◆ TASK TO COMPLETE:
Where an image occurs, skip it and print the rest of the records verbatim.

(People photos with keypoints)
####
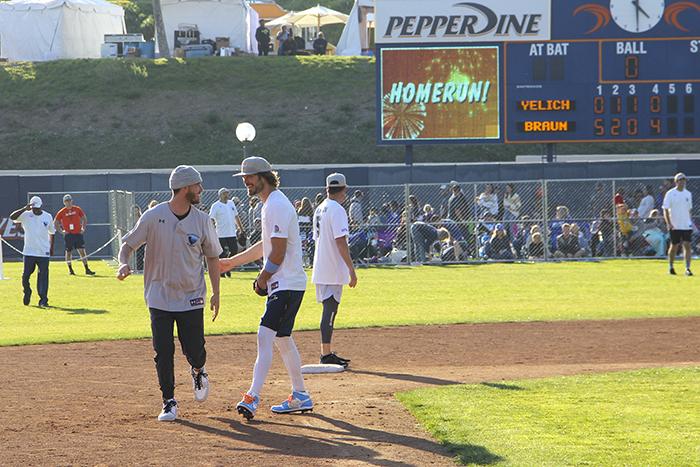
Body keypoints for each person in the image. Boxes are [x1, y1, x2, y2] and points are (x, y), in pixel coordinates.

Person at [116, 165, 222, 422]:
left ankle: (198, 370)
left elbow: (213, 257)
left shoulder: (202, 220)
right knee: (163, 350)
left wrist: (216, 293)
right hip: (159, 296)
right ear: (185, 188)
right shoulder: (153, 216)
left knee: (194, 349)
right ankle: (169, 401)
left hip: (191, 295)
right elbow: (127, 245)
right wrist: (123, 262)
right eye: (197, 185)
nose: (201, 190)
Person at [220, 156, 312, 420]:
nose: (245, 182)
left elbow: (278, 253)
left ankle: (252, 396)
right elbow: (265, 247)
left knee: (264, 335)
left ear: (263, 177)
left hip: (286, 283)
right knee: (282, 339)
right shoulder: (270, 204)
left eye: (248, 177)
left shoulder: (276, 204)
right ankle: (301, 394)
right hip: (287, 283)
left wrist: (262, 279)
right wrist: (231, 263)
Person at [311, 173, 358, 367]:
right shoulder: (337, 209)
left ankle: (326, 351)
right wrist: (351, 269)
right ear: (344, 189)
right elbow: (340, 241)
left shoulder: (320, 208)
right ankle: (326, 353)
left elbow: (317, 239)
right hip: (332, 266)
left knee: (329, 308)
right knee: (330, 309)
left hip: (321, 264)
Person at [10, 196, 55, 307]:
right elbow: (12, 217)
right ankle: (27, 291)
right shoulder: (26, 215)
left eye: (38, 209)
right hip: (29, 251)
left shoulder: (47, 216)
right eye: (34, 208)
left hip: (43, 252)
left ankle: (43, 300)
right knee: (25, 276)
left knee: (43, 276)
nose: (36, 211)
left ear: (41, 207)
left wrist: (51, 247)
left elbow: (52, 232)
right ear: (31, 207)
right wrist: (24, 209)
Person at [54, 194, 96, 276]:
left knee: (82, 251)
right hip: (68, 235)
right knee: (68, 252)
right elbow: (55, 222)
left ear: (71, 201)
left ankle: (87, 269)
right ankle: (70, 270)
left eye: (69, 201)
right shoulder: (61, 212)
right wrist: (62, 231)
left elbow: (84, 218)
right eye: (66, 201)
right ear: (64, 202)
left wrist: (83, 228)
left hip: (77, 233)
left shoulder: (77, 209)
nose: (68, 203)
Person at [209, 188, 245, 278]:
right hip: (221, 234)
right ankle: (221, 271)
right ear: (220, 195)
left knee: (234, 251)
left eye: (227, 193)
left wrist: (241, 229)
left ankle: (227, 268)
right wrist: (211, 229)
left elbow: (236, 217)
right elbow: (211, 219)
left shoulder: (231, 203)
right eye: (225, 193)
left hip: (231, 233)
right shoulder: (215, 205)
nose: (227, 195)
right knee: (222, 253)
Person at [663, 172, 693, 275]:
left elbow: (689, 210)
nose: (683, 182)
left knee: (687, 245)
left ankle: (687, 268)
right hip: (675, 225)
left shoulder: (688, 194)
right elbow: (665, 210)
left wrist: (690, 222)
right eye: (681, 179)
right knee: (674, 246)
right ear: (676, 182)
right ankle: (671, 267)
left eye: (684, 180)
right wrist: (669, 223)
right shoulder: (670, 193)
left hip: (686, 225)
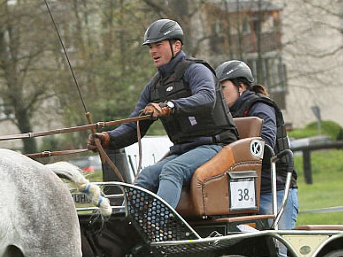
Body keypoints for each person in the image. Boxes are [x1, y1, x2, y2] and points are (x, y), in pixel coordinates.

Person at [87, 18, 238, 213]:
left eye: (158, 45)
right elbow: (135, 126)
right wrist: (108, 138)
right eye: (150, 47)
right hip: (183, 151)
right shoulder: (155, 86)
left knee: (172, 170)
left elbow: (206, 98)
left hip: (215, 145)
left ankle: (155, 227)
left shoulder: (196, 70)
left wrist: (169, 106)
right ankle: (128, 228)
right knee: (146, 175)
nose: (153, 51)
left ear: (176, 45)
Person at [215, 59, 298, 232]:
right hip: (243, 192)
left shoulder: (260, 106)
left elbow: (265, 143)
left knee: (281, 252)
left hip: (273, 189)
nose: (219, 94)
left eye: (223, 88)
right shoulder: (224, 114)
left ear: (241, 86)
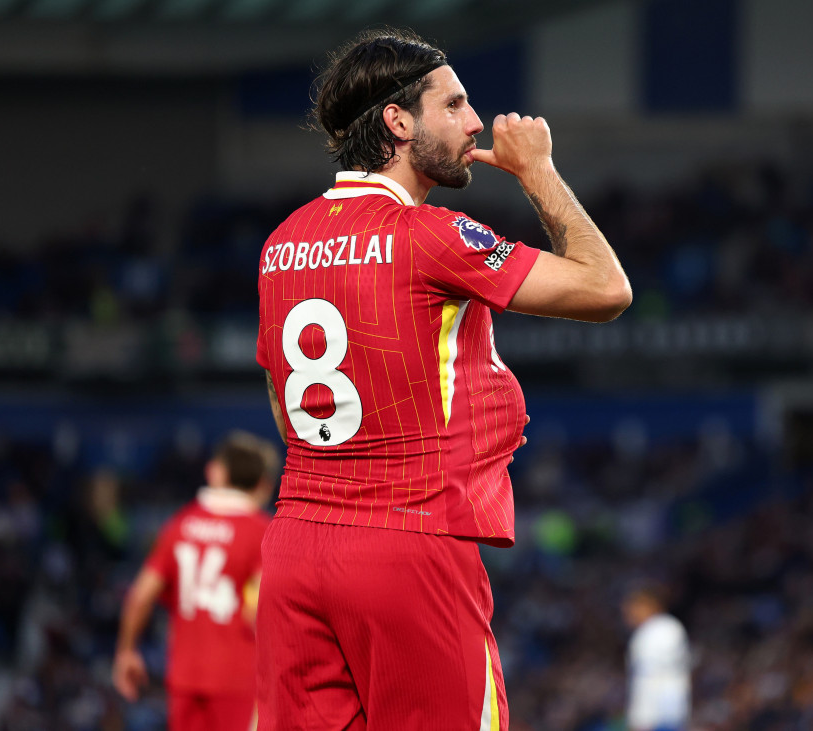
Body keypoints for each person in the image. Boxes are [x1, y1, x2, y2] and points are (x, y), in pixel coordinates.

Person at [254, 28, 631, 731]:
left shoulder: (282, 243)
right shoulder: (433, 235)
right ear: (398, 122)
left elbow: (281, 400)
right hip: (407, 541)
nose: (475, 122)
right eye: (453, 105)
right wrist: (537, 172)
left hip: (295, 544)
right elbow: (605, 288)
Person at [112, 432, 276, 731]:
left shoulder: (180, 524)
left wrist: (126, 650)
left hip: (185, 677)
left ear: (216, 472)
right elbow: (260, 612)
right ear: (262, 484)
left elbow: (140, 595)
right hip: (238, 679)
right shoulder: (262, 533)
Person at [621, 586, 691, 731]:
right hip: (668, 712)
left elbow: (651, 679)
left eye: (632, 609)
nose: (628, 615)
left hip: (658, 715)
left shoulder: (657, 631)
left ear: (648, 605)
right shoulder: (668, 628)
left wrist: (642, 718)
####
◆ WRITTEN SOLUTION:
Body keypoints for each person in the image. Boxes are [x1, y1, x2, y2] and points are (x, y), in pixel coordinates.

Person at [116, 165, 222, 422]:
left ankle: (198, 370)
left elbow: (213, 257)
left shoulder: (202, 220)
right knee: (163, 350)
left wrist: (216, 293)
right hip: (159, 296)
right ear: (185, 188)
right shoulder: (153, 216)
left knee: (194, 349)
right ankle: (169, 401)
left hip: (191, 295)
right elbow: (127, 245)
right wrist: (123, 262)
right eye: (197, 185)
nose: (201, 190)
Person at [220, 156, 312, 420]:
nose: (245, 182)
left elbow: (278, 253)
left ankle: (252, 396)
right elbow: (265, 247)
left knee: (264, 335)
left ear: (263, 177)
left hip: (286, 283)
right knee: (282, 339)
right shoulder: (270, 204)
left eye: (248, 177)
left shoulder: (276, 204)
right ankle: (301, 394)
right hip: (287, 283)
left wrist: (262, 279)
right wrist: (231, 263)
Person at [311, 173, 358, 367]:
right shoulder: (337, 209)
left ankle: (326, 351)
right wrist: (351, 269)
right ear: (344, 189)
right elbow: (340, 241)
left shoulder: (320, 208)
right ankle: (326, 353)
left elbow: (317, 239)
right hip: (332, 266)
left knee: (329, 308)
right knee: (330, 309)
left hip: (321, 264)
Person at [10, 196, 55, 307]:
right elbow: (12, 217)
right ankle: (27, 291)
right shoulder: (26, 215)
left eye: (38, 209)
right hip: (29, 251)
left shoulder: (47, 216)
right eye: (34, 208)
left hip: (43, 252)
left ankle: (43, 300)
right knee: (25, 276)
left knee: (43, 276)
nose: (36, 211)
left ear: (41, 207)
left wrist: (51, 247)
left elbow: (52, 232)
right ear: (31, 207)
right wrist: (24, 209)
Person at [54, 194, 96, 276]:
left knee: (82, 251)
right hip: (68, 235)
right knee: (68, 252)
right elbow: (55, 222)
left ear: (71, 201)
left ankle: (87, 269)
right ankle: (70, 270)
left eye: (69, 201)
right shoulder: (61, 212)
right wrist: (62, 231)
left elbow: (84, 218)
right eye: (66, 201)
right ear: (64, 202)
left wrist: (83, 228)
left hip: (77, 233)
left shoulder: (77, 209)
nose: (68, 203)
Person at [209, 188, 245, 278]:
right hip: (221, 234)
right ankle: (221, 271)
right ear: (220, 195)
left knee: (234, 251)
left eye: (227, 193)
left wrist: (241, 229)
left ankle: (227, 268)
right wrist: (211, 229)
left elbow: (236, 217)
right elbow: (211, 219)
left shoulder: (231, 203)
right eye: (225, 193)
left hip: (231, 233)
right shoulder: (215, 205)
nose: (227, 195)
right knee: (222, 253)
Person at [663, 172, 693, 275]:
left elbow: (689, 210)
nose: (683, 182)
left knee: (687, 245)
left ankle: (687, 268)
right hip: (675, 225)
left shoulder: (688, 194)
right elbow: (665, 210)
left wrist: (690, 222)
right eye: (681, 179)
right knee: (674, 246)
right ear: (676, 182)
right ankle: (671, 267)
left eye: (684, 180)
right wrist: (669, 223)
right shoulder: (670, 193)
left hip: (686, 225)
Body keypoints for each person in the image. Boxes are [x1, y1, x2, y2] and points are (x, y), in pixel coordinates.

Person at [87, 18, 238, 213]:
left eye: (158, 45)
right elbow: (135, 126)
right wrist: (108, 138)
right eye: (150, 47)
right hip: (183, 151)
right shoulder: (155, 86)
left knee: (172, 170)
left elbow: (206, 98)
left hip: (215, 145)
left ankle: (155, 227)
left shoulder: (196, 70)
left wrist: (169, 106)
right ankle: (128, 228)
right knee: (146, 175)
nose: (153, 51)
left ear: (176, 45)
Person at [215, 59, 298, 232]:
right hip: (243, 192)
left shoulder: (260, 106)
left elbow: (265, 143)
left knee: (281, 252)
left hip: (273, 189)
nose: (219, 94)
left eye: (223, 88)
right shoulder: (224, 114)
left ear: (241, 86)
Body keypoints for each person in the image. Boxes are [x1, y1, x2, y2] and points are (x, y), in pixel coordinates.

Person at [254, 28, 631, 731]:
left shoulder: (282, 243)
right shoulder: (433, 235)
right ear: (398, 122)
left elbow: (281, 400)
right hip: (407, 541)
nose: (475, 122)
right eye: (453, 105)
right wrist: (537, 172)
left hip: (295, 544)
right elbow: (605, 288)
Person at [112, 432, 276, 731]:
left shoulder: (180, 524)
left wrist: (126, 650)
left hip: (185, 677)
left ear: (216, 472)
right elbow: (260, 612)
right ear: (262, 484)
left elbow: (140, 595)
right hip: (238, 679)
right shoulder: (262, 533)
Person at [621, 586, 691, 731]:
right hip: (668, 712)
left elbow: (651, 679)
left eye: (632, 609)
nose: (628, 615)
left hip: (658, 715)
left shoulder: (657, 631)
left ear: (648, 605)
right shoulder: (668, 628)
left wrist: (642, 718)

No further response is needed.